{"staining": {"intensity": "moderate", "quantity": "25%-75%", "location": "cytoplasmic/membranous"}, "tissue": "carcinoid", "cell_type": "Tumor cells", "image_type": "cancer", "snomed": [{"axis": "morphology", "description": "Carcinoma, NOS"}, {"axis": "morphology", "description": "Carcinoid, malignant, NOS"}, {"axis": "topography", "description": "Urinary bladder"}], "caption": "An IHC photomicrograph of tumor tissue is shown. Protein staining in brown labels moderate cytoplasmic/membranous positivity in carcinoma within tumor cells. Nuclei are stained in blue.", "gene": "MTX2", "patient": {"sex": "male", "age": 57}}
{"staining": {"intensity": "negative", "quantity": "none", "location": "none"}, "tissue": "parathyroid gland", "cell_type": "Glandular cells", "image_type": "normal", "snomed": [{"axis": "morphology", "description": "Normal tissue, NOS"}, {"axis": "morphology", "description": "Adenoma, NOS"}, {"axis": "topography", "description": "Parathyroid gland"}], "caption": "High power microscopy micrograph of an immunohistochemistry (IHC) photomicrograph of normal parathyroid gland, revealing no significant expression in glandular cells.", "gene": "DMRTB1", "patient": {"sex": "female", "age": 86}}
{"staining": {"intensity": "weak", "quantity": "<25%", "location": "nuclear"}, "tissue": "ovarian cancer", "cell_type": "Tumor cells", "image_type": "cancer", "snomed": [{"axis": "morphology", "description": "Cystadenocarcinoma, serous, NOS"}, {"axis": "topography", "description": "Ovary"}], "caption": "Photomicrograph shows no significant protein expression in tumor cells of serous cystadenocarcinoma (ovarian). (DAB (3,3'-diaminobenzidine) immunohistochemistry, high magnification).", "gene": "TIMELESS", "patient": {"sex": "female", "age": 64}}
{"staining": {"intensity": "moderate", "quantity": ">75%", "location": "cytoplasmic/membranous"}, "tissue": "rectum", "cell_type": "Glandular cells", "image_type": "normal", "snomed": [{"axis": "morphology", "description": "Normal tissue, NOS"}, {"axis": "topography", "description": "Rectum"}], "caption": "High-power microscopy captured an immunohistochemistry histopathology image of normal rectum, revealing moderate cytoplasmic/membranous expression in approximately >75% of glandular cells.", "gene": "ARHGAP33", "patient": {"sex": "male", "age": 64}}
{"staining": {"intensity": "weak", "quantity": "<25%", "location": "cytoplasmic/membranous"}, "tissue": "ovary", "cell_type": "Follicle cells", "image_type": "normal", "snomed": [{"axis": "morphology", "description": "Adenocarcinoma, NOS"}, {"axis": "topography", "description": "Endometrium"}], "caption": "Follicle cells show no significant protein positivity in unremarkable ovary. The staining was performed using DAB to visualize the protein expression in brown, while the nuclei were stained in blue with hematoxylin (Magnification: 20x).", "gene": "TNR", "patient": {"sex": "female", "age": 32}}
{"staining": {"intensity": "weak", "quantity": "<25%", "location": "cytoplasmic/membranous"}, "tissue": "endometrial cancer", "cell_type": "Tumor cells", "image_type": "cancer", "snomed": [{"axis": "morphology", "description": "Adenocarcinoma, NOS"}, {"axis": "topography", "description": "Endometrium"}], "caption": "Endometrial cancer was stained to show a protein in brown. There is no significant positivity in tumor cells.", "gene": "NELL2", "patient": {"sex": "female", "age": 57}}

···

> [What to produce]
Repeat each entry exactly as it was given.

> [Task answer]
{"staining": {"intensity": "moderate", "quantity": "25%-75%", "location": "cytoplasmic/membranous"}, "tissue": "carcinoid", "cell_type": "Tumor cells", "image_type": "cancer", "snomed": [{"axis": "morphology", "description": "Carcinoma, NOS"}, {"axis": "morphology", "description": "Carcinoid, malignant, NOS"}, {"axis": "topography", "description": "Urinary bladder"}], "caption": "An IHC photomicrograph of tumor tissue is shown. Protein staining in brown labels moderate cytoplasmic/membranous positivity in carcinoma within tumor cells. Nuclei are stained in blue.", "gene": "MTX2", "patient": {"sex": "male", "age": 57}}
{"staining": {"intensity": "negative", "quantity": "none", "location": "none"}, "tissue": "parathyroid gland", "cell_type": "Glandular cells", "image_type": "normal", "snomed": [{"axis": "morphology", "description": "Normal tissue, NOS"}, {"axis": "morphology", "description": "Adenoma, NOS"}, {"axis": "topography", "description": "Parathyroid gland"}], "caption": "High power microscopy micrograph of an immunohistochemistry (IHC) photomicrograph of normal parathyroid gland, revealing no significant expression in glandular cells.", "gene": "DMRTB1", "patient": {"sex": "female", "age": 86}}
{"staining": {"intensity": "weak", "quantity": "<25%", "location": "nuclear"}, "tissue": "ovarian cancer", "cell_type": "Tumor cells", "image_type": "cancer", "snomed": [{"axis": "morphology", "description": "Cystadenocarcinoma, serous, NOS"}, {"axis": "topography", "description": "Ovary"}], "caption": "Photomicrograph shows no significant protein expression in tumor cells of serous cystadenocarcinoma (ovarian). (DAB (3,3'-diaminobenzidine) immunohistochemistry, high magnification).", "gene": "TIMELESS", "patient": {"sex": "female", "age": 64}}
{"staining": {"intensity": "moderate", "quantity": ">75%", "location": "cytoplasmic/membranous"}, "tissue": "rectum", "cell_type": "Glandular cells", "image_type": "normal", "snomed": [{"axis": "morphology", "description": "Normal tissue, NOS"}, {"axis": "topography", "description": "Rectum"}], "caption": "High-power microscopy captured an immunohistochemistry histopathology image of normal rectum, revealing moderate cytoplasmic/membranous expression in approximately >75% of glandular cells.", "gene": "ARHGAP33", "patient": {"sex": "male", "age": 64}}
{"staining": {"intensity": "weak", "quantity": "<25%", "location": "cytoplasmic/membranous"}, "tissue": "ovary", "cell_type": "Follicle cells", "image_type": "normal", "snomed": [{"axis": "morphology", "description": "Adenocarcinoma, NOS"}, {"axis": "topography", "description": "Endometrium"}], "caption": "Follicle cells show no significant protein positivity in unremarkable ovary. The staining was performed using DAB to visualize the protein expression in brown, while the nuclei were stained in blue with hematoxylin (Magnification: 20x).", "gene": "TNR", "patient": {"sex": "female", "age": 32}}
{"staining": {"intensity": "weak", "quantity": "<25%", "location": "cytoplasmic/membranous"}, "tissue": "endometrial cancer", "cell_type": "Tumor cells", "image_type": "cancer", "snomed": [{"axis": "morphology", "description": "Adenocarcinoma, NOS"}, {"axis": "topography", "description": "Endometrium"}], "caption": "Endometrial cancer was stained to show a protein in brown. There is no significant positivity in tumor cells.", "gene": "NELL2", "patient": {"sex": "female", "age": 57}}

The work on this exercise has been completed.